Intro: "For generations, most college-bound Americans paid reasonable fees to attend publicly financed state universities. But the bedrock of that system is fracturing as cash-strapped states slash funding to these schools just as attendance has soared."
Public universities are eliminating programs, raising tuition and accepting more out-of-state students. (photo: Business Report)
US Recession's Other Victim: Public Universities
20 July 12
or generations, most college-bound Americans paid reasonable fees to attend publicly financed state universities.
But the bedrock of that system is fracturing as cash-strapped states slash funding to these schools just as attendance has soared. Places like Ohio State, Penn State and the University of Michigan now receive less than 7 percent of their budgets from state appropriations.
As a result, public universities -- which historically have graduated the majority of U.S. college students -- are eliminating programs, raising tuition and accepting more out-of-state students, who typically pay significantly higher rates.
The upshot of it all? Students face greater competition for admission, significantly higher tuition bills and bigger debt loads upon graduation.

*****

- _Directions for this task_: Retype the passage from the article on public university funding that opens with the words containing "US Recession's Other" and closes with "loads upon graduation.". The listing has no connection to the article on public universities.

[Stored items]
*****

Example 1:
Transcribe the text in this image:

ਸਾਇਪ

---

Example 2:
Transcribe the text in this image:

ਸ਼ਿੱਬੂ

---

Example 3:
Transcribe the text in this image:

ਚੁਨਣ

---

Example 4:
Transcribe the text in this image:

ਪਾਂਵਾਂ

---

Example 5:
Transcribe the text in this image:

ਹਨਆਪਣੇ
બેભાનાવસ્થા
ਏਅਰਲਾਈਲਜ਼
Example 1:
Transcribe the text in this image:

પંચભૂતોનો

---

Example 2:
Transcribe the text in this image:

*****

- _Solution to this task_:
US Recession's Other Victim: Public Universities
20 July 12
or generations, most college-bound Americans paid reasonable fees to attend publicly financed state universities.
But the bedrock of that system is fracturing as cash-strapped states slash funding to these schools just as attendance has soared. Places like Ohio State, Penn State and the University of Michigan now receive less than 7 percent of their budgets from state appropriations.
As a result, public universities -- which historically have graduated the majority of U.S. college students -- are eliminating programs, raising tuition and accepting more out-of-state students, who typically pay significantly higher rates.
The upshot of it all? Students face greater competition for admission, significantly higher tuition bills and bigger debt loads upon graduation.